Like Ms. Vanderhoop, he also broadened his education off-Island. And worked off-Island, too, in order to make a go of it here.
“I used to go to New York in the winters, to get work, in the seventies and eighties,” he said.
He did tiling and terrazzo work in New York, worked on Central Park boats, washed dishes at night.
“You did what you had to do,” he said, to support your Island life.
He was not, he stressed, saying young people don’t try as hard now.
But the balance of life has shifted. It is more crowded now and it is hard to get established.
“The costs get so high, you start to question whether it’s worth being here. That’s what I see them doing,” Mr. Ewing said.

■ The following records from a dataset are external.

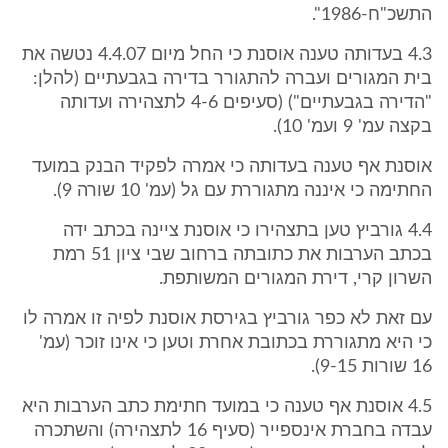
התשכ"ח-1986".
4.3 בעדותה טענה אוסנת כי החל מיום 4.4.07 נטשה את
בית המגורים ועברה להתגורר בדירה בגבעתיים (להלן:
"הדירה בגבעתיים") (סעיפים 4-6 לתצהירה ועדותה
בקצה עמ' 9 ועמ' 10).
אוסנת אף טענה בעדותה כי אמרה לפקיד הבנק במועד
החתימה כי איננה מתגוררת עם גל (עמ' 10 שורה 9).
4.4 גורביץ טען בתצהירו כי אוסנת ציינה בכתב ידה
בכתב הערבות את כתובתה ברחוב שבי ציון 51 רמת
השרון קרי, דירת המגורים המשותפת.
עם זאת לא כפר גורביץ בגירסת אוסנת לפיה זו אמרה לו
כי היא מתגוררת בכתובת אחרת וטען כי אינו זוכר (עמ'
16 שורות 9-15).
4.5 אוסנת אף טענה כי במועד חתימת כתב הערבות היא
עבדה בחברת אינספייר (סעיף 16 לתצהירה) והשתכרה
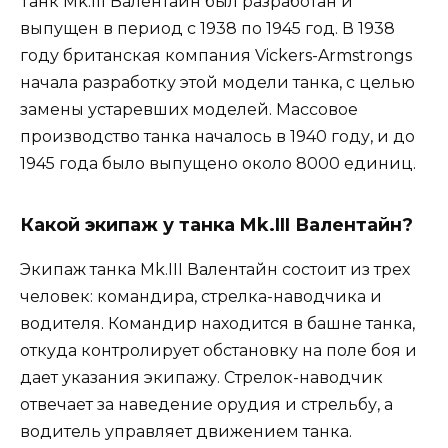
Танк Mk.III Валентайн был разработан и
выпущен в период с 1938 по 1945 год. В 1938
году британская компания Vickers-Armstrongs
начала разработку этой модели танка, с целью
замены устаревших моделей. Массовое
производство танка началось в 1940 году, и до
1945 года было выпущено около 8000 единиц.
Какой экипаж у танка Mk.III Валентайн?
Экипаж танка Mk.III Валентайн состоит из трех
человек: командира, стрелка-наводчика и
водителя. Командир находится в башне танка,
откуда контролирует обстановку на поле боя и
дает указания экипажу. Стрелок-наводчик
отвечает за наведение орудия и стрельбу, а
водитель управляет движением танка.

“The obscenity of someone building a 10, 15, 20,0000-square-foot summer house, to be lived in for a couple of months a year, for just a few people to use when there are people who can’t afford a 10-by-20 shack, is glaring,” he said.
Ultimately, he said the Island needs to decide how many people could live here. It needs to broaden its economic base.
“But the quality of life is still decent here,” Mr. Ewing said. “The schools are decent. There’s no crime. You don’t have to lock your doors.
“They just need a reason to stay here, the young people,” he said.
Ms. Vanderhoop, Mr. Ewing and the rest of the panel begin their discussion at 7:30 p.m. in the old Agricultural Hall in West Tisbury tonight.